:: Document text ::
Literature Lesson Plans


There are so many fantastic qualities and offerings--wonders of the worldwide web—for teachers.  One of these phenomenal kinds of offerings is for teachers looking for literature lesson plans, for example.  For the devoted teacher seeking any level (k-12, college, graduate, post-grad, home-schooling, etc.) literature lesson plans that take on a new approach or those that suggest a different style, or even literature lesson plans that appeal to the new or student teacher, the web and site masters and mistresses (often, in our case, teachers themselves) offer an abundance of brilliant options.

As an instructor and freelance writer, I have had the delightful opportunity to develop online courses.  These included a Creative Writing course and two Advanced Placement (AP) English Composition and Literature courses.  So in my research time—during which I did 1000s of hours’ worth (the net being such a labyrinth of tangential goodies one cannot resist exploring)—I found numerous sites for lesson plans, ideas, and programs, among them some seemingly fine literature lesson plans and programs, some including, even, pedagogical rationale.

Here are a few of the many sites and pages offering free literature lesson plans:

The Educator’s Reference Desk (http://www.eduref.org/Virtual/ Lessons/index.shtml) – contains literature and many other discipline and English lesson plans…over 2,000.

EDSITEment (http://edsitement.neh.gov/subject_categories_all.asp) – is a site for humanities subjects, including listings for the general categories—Art & Culture; Literature & Arts; Foreign Language[s]; and History & Social Studies and for specific subcategories including but not limited to the history of the alphabet, Anne Frank’s diaries, Beatrix Potter books, and the works of Shakespeare.
:::
:: Data to examine ::
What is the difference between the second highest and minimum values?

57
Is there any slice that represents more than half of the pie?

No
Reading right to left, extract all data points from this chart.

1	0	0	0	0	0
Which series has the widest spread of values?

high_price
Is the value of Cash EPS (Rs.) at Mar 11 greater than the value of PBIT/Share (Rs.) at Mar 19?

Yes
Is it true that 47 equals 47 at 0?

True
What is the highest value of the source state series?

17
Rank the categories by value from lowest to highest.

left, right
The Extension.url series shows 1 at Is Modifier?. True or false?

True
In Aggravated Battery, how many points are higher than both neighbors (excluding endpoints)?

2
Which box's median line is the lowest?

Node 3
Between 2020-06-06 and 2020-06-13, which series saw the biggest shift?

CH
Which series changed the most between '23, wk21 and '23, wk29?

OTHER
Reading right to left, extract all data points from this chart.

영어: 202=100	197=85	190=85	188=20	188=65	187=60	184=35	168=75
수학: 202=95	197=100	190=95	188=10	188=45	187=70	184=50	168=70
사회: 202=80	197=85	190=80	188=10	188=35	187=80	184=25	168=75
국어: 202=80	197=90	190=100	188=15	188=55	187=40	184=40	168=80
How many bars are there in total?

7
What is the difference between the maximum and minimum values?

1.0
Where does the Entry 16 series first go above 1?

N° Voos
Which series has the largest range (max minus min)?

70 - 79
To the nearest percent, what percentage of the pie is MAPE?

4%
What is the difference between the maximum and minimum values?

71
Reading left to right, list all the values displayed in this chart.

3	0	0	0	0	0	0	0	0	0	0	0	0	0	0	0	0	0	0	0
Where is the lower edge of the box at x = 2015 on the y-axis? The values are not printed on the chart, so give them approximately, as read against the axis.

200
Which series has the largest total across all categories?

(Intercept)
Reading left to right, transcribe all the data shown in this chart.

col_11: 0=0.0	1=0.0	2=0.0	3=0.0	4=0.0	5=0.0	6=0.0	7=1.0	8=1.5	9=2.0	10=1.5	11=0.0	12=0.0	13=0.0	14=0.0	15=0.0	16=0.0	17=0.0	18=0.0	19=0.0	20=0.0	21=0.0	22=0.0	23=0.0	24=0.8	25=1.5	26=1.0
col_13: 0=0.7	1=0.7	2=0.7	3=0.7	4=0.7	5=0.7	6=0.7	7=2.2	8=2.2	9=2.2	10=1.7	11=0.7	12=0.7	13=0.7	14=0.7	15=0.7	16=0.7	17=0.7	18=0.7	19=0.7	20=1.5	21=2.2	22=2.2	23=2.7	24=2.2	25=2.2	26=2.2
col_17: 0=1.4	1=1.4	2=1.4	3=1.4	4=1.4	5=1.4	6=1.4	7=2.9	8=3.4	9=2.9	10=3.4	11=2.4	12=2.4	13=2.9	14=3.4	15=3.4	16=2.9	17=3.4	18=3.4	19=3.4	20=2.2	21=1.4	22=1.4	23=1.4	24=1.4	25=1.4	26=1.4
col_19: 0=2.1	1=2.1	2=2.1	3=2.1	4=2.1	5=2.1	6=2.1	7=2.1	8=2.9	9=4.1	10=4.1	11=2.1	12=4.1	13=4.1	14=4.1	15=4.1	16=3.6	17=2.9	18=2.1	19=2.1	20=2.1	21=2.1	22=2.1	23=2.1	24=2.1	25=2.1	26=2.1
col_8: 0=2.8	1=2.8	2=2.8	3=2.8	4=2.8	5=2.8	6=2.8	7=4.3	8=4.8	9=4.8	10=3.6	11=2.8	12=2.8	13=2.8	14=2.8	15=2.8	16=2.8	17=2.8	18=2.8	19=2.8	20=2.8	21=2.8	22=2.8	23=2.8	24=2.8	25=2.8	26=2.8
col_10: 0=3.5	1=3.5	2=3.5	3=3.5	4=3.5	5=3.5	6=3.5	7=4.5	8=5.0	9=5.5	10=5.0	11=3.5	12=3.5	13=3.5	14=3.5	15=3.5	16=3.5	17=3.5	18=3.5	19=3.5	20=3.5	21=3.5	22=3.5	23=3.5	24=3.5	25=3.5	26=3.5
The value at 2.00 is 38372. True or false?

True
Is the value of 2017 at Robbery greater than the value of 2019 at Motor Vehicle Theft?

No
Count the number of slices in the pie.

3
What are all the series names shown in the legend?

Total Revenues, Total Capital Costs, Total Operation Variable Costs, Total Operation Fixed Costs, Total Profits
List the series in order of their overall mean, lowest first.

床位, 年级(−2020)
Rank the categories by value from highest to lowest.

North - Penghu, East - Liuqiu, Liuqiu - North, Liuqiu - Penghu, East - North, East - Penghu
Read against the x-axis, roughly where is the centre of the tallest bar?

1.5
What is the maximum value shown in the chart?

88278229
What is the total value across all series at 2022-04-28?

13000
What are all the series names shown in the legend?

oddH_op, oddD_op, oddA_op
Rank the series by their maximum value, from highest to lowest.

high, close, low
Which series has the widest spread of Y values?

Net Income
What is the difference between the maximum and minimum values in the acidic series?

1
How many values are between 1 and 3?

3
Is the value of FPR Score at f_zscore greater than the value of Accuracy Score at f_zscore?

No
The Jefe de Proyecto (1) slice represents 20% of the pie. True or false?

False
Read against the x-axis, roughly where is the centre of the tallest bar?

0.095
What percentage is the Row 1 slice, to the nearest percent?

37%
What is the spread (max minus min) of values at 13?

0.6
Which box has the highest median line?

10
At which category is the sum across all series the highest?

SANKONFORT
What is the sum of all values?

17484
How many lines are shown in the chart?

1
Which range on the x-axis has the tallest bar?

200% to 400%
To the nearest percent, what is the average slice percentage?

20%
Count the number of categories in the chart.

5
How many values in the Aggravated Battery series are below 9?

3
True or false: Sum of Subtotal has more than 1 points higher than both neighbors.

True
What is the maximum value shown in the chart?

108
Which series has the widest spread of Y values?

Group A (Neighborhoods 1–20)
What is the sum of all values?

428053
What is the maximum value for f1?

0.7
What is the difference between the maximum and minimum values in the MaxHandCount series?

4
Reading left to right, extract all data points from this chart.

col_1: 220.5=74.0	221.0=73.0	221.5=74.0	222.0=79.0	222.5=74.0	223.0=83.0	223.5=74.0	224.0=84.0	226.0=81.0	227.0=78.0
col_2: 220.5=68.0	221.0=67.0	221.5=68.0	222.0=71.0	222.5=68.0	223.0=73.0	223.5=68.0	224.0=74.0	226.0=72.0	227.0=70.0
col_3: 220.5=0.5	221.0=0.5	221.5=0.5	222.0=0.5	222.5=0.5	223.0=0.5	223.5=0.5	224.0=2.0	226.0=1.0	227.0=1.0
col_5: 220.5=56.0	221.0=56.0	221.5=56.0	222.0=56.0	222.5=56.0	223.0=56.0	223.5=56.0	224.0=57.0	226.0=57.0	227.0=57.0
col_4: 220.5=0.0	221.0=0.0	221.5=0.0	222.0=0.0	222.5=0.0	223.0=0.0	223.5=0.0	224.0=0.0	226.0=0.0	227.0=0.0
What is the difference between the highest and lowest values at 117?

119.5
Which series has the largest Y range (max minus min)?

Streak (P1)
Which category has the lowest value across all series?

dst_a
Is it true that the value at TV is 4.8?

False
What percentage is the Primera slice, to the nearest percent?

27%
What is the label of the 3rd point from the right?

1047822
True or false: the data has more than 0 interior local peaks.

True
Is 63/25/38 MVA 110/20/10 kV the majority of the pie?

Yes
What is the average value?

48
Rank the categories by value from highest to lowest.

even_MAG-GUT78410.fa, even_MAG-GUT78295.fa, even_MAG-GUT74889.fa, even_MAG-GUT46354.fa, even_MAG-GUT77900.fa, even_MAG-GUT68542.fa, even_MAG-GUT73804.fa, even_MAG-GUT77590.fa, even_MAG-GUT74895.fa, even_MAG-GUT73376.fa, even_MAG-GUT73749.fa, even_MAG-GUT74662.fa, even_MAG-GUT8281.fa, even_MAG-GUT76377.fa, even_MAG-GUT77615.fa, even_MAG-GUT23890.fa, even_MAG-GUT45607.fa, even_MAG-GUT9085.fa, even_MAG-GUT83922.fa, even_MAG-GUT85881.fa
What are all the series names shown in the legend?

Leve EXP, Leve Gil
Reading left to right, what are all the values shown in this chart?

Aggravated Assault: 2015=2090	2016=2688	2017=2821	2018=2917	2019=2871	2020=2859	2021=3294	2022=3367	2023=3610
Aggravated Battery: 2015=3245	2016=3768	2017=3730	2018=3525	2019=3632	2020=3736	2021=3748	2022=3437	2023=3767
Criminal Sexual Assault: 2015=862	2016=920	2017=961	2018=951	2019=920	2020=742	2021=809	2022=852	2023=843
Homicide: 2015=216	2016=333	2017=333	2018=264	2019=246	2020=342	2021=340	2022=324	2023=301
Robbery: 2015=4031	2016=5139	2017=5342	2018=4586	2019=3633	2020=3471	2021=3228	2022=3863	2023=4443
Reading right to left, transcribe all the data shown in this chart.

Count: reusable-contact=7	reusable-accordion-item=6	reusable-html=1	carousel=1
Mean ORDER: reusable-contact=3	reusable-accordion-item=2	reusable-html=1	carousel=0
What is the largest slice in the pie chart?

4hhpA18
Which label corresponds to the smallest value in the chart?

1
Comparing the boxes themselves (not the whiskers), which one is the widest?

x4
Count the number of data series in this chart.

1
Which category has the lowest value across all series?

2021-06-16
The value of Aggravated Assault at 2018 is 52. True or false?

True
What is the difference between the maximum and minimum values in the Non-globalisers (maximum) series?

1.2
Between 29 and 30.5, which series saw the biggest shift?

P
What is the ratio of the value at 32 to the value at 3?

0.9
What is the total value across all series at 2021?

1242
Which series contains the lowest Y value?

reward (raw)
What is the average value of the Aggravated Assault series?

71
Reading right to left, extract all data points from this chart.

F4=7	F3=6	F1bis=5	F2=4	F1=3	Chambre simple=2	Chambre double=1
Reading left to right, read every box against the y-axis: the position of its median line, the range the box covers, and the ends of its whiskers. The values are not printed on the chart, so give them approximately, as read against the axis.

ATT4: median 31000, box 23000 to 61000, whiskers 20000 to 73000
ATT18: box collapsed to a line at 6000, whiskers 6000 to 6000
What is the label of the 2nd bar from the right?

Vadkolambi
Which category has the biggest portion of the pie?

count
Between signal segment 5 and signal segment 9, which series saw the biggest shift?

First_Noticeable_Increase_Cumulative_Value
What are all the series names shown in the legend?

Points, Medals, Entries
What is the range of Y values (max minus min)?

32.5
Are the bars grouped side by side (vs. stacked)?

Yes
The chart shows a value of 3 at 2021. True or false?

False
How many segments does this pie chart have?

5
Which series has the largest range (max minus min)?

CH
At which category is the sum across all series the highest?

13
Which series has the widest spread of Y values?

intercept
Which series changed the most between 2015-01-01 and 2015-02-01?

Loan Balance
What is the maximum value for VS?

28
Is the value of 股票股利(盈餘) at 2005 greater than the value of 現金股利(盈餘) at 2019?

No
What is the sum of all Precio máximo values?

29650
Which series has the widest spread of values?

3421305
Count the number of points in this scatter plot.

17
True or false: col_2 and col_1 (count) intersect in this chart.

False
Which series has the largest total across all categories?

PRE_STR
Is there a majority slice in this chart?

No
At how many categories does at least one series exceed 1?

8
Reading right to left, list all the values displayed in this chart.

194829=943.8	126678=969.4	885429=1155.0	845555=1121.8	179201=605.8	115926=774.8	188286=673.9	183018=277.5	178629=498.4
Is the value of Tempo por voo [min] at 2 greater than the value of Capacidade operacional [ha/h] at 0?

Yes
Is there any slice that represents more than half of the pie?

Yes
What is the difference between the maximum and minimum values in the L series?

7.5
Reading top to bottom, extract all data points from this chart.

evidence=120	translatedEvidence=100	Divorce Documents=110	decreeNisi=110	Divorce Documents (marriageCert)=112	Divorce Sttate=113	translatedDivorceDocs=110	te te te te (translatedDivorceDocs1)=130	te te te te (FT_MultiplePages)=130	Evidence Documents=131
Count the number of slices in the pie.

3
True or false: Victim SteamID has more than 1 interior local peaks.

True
:::
▸ **Required actions**:
1. According to the text on literature lesson plans, how many lesson plans does The Educator's Reference Desk contain?
2. Output the passage of the text on literature lesson plans starting at "Here are a few" and ending at "lesson plans…over 2,000.", copied word for word.

▸ **Answers by task**:
1. Over 2,000.

2.
Here are a few of the many sites and pages offering free literature lesson plans:

The Educator’s Reference Desk (http://www.eduref.org/Virtual/ Lessons/index.shtml) – contains literature and many other discipline and English lesson plans…over 2,000.